Ok, I’ve found another change that I’m including in this BIM thing. In addition to the sound being issued, I’m going to put in a parallel yellow LED to be flashed as well. Then I should be able to reinforce the condition when the optune TTF field generation isn’t able to run. And I got to demo the device on the Adafruit show and tell episode last night. Check’em out at
http://youtu.be/uTlJCNBCIMI (my specific part starts at 9m0s)
http://youtu.be/bq2-eUhbxD0 (the reference to my part starts at 12m50s)
The one thing I was not good at was being exactly on track regarding the condition this device is helping out with. The device gets turned on by applying power – either direct, or by battery, both plug into the same port on the computer controller. There is also a power switch on the side of the computer controller. AND of course there is the TTF switch which engages the good fields too help stop tumor/cancer cell growth. If the power is applied, but the TTF switch isn’t turned on there is what appears to be a 10 minute alarm that does already go off. If the power isn’t applied, then of course there isn’t any alarm except for this BIM thing. That condition is the one that messes me up, as I don’t always check the lights to ensure the systems online. After 2 months it started to feel more like a common part of my outfit, and I didn’t treat it as special. The other part is the external power block that can be used when I’m sitting (at night, on a car trip, at work — anytime I’m trying to save battery life). The block has a controller and adapter in one section, and a 3 prong electrical wire that plugs into the adaptor and the wall. That 3 prong line can be bumped out of position accidentally – and because the power is cut off to the optune device the service isn’t doing anything. And because it’s a “cut off” not a “start up” there was no warning sound about it getting cut off. And yes, I’ve had at least 2 multi-hour situations as a result in the past 3 months. This BIM device runs on a separate power (the other battery) it tells me that the main power got kicked off! So that’s the biggest gain of this detector. In talking with other users, they too have run into this, so it’s possible others are going to want to do something like this as well.

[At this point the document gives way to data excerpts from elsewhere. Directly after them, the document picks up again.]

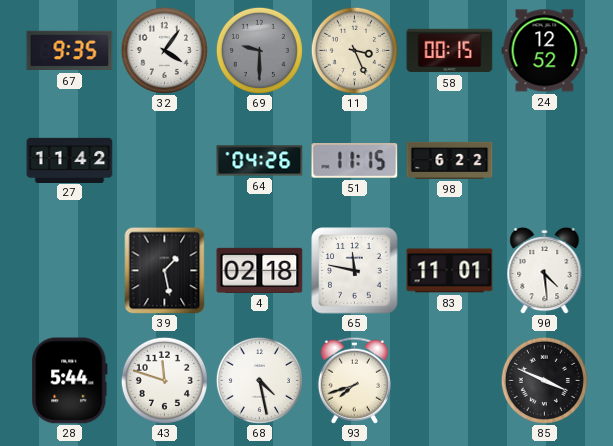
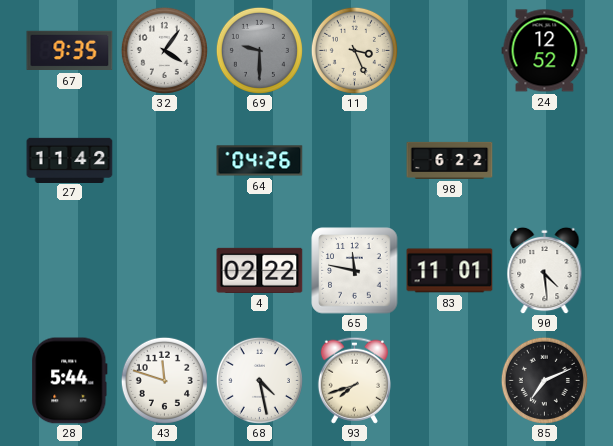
58: 00:15 -> none
51: 11:15 -> none
39: 1:28 -> none
4: 02:18 -> 02:22
85: 3:49 -> 7:11
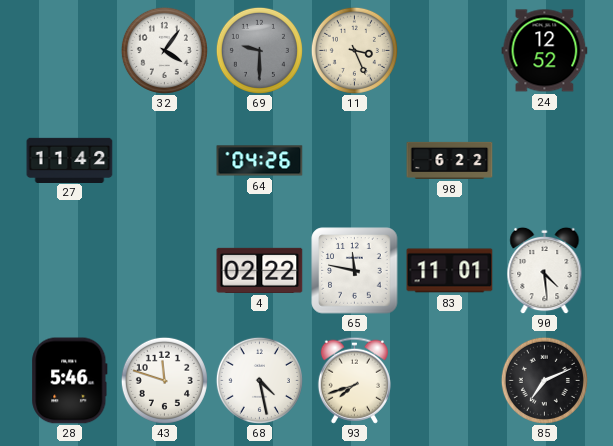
67: 9:35 -> none
28: 5:44 -> 5:46
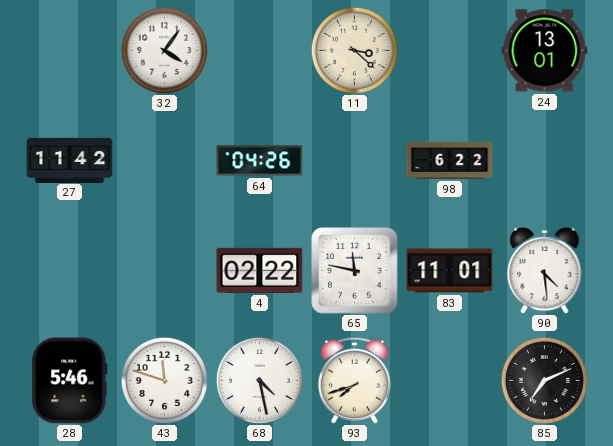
69: 9:30 -> none
11: 3:26 -> 3:22
24: 12:52 -> 13:01
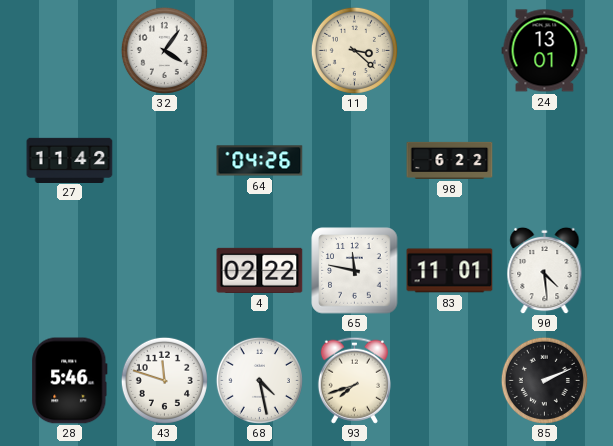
85: 7:11 -> 2:11
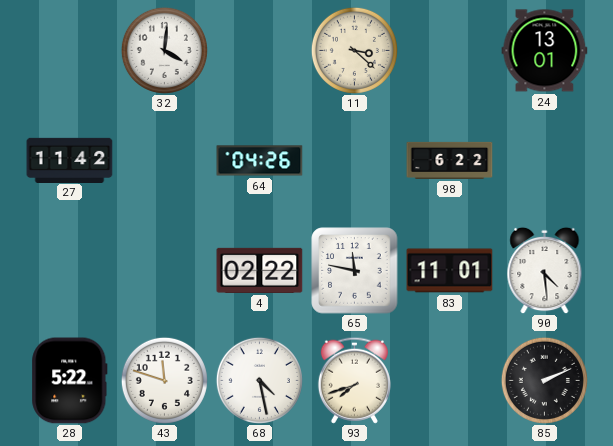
32: 4:06 -> 4:01
28: 5:46 -> 5:22
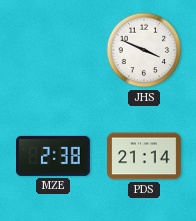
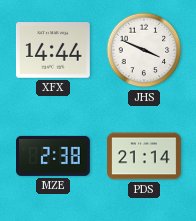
XFX: none -> 14:44
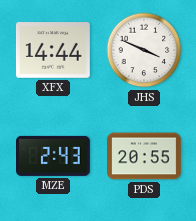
MZE: 2:38 -> 2:43
PDS: 21:14 -> 20:55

So the features I wanted was the internal/external rechargeable battery setup to keep running as the battery channel moved between them. And of course I wanted a sound to let me know that the TTF setting was not running. If it was expected then the alert wasn’t a problem, just reinforced. I had some of the clear pen containers that I found seemed to hold the device, and while its “squished” in, I can run the USB charge cable out the bottom of the tube, and attach an on/off switch to the other end. The on/off switch just allows me to tell the device to stop monitoring. Yes, I could turn that off, then forget to turn it back on, and then loose power downstream for the optune and be back in square one – but I think it may not be a problem. The body of the device contains:
– Arduino Pro Mini (368) [adafruit ID:2377] $9.95
– power boost switch between internal/external battery [adafruit ID:1944] $14.95
– 150mAh battery for internal use [adafruit ID:1317] $5.95
– color sensor device [adafruit ID:1334] $7.95
– piezo speaker [adafruit ID:160] $1.50
– on/off switch [adafruit ID:1683] $1.95
– USB/microA USB cable (hooks internally on one end, the other end is to hook up to charge/recharge) [adafruit ID:592] $2.95
(That’s $45.20 before shipping & taxes)
I’m also looking for a way to describe the wiring that I’m using as well. The wires are threaded, not solid, and fairly narrow. I need to twist the ends and solder the tips to feed them through the solder points on the boards. And in some cases have multiple wires going to the same hole, so the wires are twisted together, inserted and soldered in place. I do have some older connection cable for the breadboards that I’ve been using, but am looking for a consistent wire I can use to make creating these more predictable timewise 🙂
The case is a pen tube from Woodcraft that has the bottom cut out to allow the USB cord through, and the cap that is cut to allow the on/off switch to be mounted. The other item to keep track of is that I use a USB “recharger” to keep the internal battery charged, but allows it to easily be disconnected and plugged into another source to recharge itself.